Howard Forman: This was the original purpose of CMMI, the Center for Medicare and Medicaid Innovation, built into the ACA. So, this is something that has bipartisan support, and we want it to succeed.

Harlan Krumholz: Yeah. And I’ll just say, the question is, can we redesign a system? We’re doing the right thing for patients, is also the thing that the system pays for. That would be great. Lovely if that happens and we’ll be watching, but this is a really interesting effort by them and just out. Great. Let’s get to our interviewee, Basmah. Would be wonderful to talk to her.

Howard Forman: Dr. Basmah Safdar is a professor of emergency medicine and the newly appointed director of Women’s Health Research at Yale, the university’s interdisciplinary research center focused on studying women’s health and understanding sex-based differences in diseases. She also serves as director of the Emergency Department Chest Pain Center at Yale New Haven Hospital, and development for the Department of Emergency Medicine, and leads the Yale Coronary Microvascular Dysfunction Registry. She is an internationally recognized scholar in sex- and gender-specific research, particularly in microvascular health, and has led numerous clinical trials on microvascular dysfunction. She completed her MD at Aga Khan University in Pakistan, her master’s degree in epidemiology at Harvard, and did her residency in emergency medicine at Yale, which is when I had the first opportunity to meet her.

And I want to start off with a pretty much less related topic to what will be the theme of the day. And that is something you and I have talked about, which is, we’re in the midst of a time where immigrants are less embraced and even international medical graduates are finding a harder time coming to this country. You and I have talked about this offline. You are an international medical graduate and a scholar, a huge success, and we are so grateful to have you. Do you want to just speak to what your journey was like coming here as a very young woman from Pakistan and what that career path has meant to you?

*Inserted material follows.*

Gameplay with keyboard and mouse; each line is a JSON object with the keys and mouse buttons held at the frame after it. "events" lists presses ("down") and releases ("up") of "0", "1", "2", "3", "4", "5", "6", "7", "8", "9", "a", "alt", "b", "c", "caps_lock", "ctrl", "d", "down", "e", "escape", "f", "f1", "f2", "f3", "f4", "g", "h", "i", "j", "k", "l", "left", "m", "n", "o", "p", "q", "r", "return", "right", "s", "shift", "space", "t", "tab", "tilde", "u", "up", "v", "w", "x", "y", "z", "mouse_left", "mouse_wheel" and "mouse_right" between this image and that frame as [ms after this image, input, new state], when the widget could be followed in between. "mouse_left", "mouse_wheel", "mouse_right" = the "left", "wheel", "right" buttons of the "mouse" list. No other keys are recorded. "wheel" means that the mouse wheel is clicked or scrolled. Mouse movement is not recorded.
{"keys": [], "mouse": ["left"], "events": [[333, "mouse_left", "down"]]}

Basmah Safdar: Yeah. Thank you, Howie. I feel like both of you, you and Harlan, have been part of my journey from the start. And so, it feels like a full circle, especially as two people who I admire so much as people who like to think differently and evolve to make an impact. And I think that’s really important to me. That is what I’ve been seeking when I came all the way from Pakistan. And in many ways, I was inspired to enter medicine part of where I started. And so, Howie, you and I have talked about my growing up in Pakistan and Karachi, which is a large cosmopolitan city, but probably didn’t talk about that I actually grew up in a very poor neighborhood, where I did not have access to healthcare. Whenever we would get sick, I would be taken to a clinic called Rafah-E-Aam, which literally translates into public welfare.

And it did its job. I’m alive and I survived, but ah, didn’t do a good job in vaccinations. So, even though I got all the vaccinations, I got measles, mumps, rubella, chickenpox, and so on and so forth. I mean, I share that because even though at any point I didn’t think I had access to care, I had neighbors who had even less. And so, that disparity, and that access and equity lens has been important to me. It’s been the reason I’ve strived to look for opportunities. It drew me to go for scholarships for the best school in the city that opened the doors for the best medical school in the region, that opened the doors to come to Harvard. And I came to the U.S. with that bright shining light of what the U.S. offers in learning from people like a place like Yale. I ended up going to Harvard and then got my residency here.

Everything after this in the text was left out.